Woolfalk attended graduate school at Brown University and shortly after received a Fulbright to study cultural, craft, performance, and folkloric traditions in Brazil. Drawing from her research into cultural patterns and traditions, Woolfalk has built an extensive body of work envisioning a fictional future utopia challenging us to consider and re-consider the possibilities of what it means to be human and our co-existance and interactions with other life forms.
In its latest Hothouse Video exhibition, Washington Project for the Arts (WPA), is presenting a selection of Woolfalk’s videos from the last 10 years of her practice including Winter Garden Hybrid Love Objects, Ethnography of No Place, and selections from her most recent video series, The Empathics and ChimaTEK. Each video, provides a time-based experience, like reading a chapter in a novel, providing small fragments of a larger story. Through a process of gradual exposure, Woolfalk’s videos encourage an consideration of the present, and to paint a vision of the future.
Winter Garden Hybrid Love Objects, 2005
A seminal video produced in 2005, Winter Garden Love Objects presents an early glimpse of Woolfalk’s unfolding and developing process of incorporating her ethnographic approach to art making. It was produced during Woolfalk’s Fulbright scholarship in Brazil and was commissioned by PS1/MoMA.

Ethnography of No Place, 2008
Working with anthropologist Rachel Lears to both imagine, document, and position a fictional future utopian world, Ethnography of No Place offers a vision where plant and humans change gender and color, and transform into the landscape when they die.

The Empathics, 2013
The Empathics, produced in 2013, begins to broaden Woolfalk’s vision as she considers how people of the present may attempt to understand each other and their ability to become people of this future utopia. Her “Empathics” are a group of women who physically and culturally metamorphose as they merge identities and cross species as a means to negotiate their hybridized contemporary reality. The Empathics have produced their culture by incorporating and blending culturally and biologically into their surroundings which manifests through physical mutations such as growing a second head.

Utopia Conjuring Chamber: Institute of Empathy, Green County, NY circa 2012, 2012
In Woolfalk’s Utopia Conjuring Chamber, the Empathics guide each other through rituals to promote continued metamorphose through lucid dream explorations.

Chimera, 2013
Chimera refers to the concept of hybridization, describing the confluence of disparate elements present in a single organism. Woolfalk’s video Chimera further investigates the hybridity and the Empathics’ fusion of various cultural identities as manifest through the animal and plant characteristics they exhibit.

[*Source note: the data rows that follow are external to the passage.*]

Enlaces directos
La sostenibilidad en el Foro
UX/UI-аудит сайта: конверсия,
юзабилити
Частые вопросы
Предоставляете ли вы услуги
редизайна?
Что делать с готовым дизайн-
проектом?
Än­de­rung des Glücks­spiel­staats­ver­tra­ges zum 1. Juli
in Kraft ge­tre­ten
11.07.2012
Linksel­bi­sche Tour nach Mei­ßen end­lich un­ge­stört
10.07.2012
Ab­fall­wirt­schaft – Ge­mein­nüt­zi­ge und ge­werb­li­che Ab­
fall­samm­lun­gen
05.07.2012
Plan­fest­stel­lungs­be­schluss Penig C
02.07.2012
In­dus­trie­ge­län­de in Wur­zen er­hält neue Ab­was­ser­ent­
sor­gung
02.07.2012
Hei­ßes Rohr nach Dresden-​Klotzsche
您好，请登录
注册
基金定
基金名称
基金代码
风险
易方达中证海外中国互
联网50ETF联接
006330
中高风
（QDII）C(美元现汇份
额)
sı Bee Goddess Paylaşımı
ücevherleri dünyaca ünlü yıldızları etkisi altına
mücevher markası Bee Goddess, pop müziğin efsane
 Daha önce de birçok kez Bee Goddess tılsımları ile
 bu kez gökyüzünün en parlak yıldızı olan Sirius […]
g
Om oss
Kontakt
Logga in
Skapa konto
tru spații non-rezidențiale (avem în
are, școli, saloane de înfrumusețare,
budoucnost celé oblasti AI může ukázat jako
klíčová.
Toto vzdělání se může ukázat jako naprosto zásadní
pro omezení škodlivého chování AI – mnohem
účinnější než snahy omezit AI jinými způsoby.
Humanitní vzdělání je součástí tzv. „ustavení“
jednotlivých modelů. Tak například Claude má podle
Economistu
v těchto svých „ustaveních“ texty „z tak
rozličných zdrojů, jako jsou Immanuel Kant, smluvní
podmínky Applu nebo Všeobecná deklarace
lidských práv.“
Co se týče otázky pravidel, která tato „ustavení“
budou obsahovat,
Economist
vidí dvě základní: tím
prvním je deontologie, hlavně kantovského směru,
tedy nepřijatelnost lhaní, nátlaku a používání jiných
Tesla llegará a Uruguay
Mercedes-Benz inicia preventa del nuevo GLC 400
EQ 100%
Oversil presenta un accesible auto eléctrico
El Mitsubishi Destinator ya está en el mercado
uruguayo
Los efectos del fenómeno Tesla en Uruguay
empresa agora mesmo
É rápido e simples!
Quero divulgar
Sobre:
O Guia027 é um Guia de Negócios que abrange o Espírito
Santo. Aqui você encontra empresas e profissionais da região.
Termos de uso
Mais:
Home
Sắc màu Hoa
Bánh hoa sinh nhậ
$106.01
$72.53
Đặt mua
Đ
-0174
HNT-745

ChimaTEK: Hybridization Machine, 2013
ChimaTEK, Woolfalk’s most recent project, is a video for an empathic corporation—as dreamed by Woolfalk—designed to sell products that give users access to a chimeric existence through the creation of personalized virtual avatars. ChimaTEK seeks to offer people of the present a main-stream, distributable path towards incorporation into the fictional future utopia.

Woolfalk’s vision of a possible future manifests videos that are playful and visually pleasurable. Discrete elements of a much more complex, generative, large-scale visual and narrative project, her videos provide questioning notions of utopia and dystopia, empathy and cooperation, and challenge us to consider our current cultural positioning and the possibilities the future.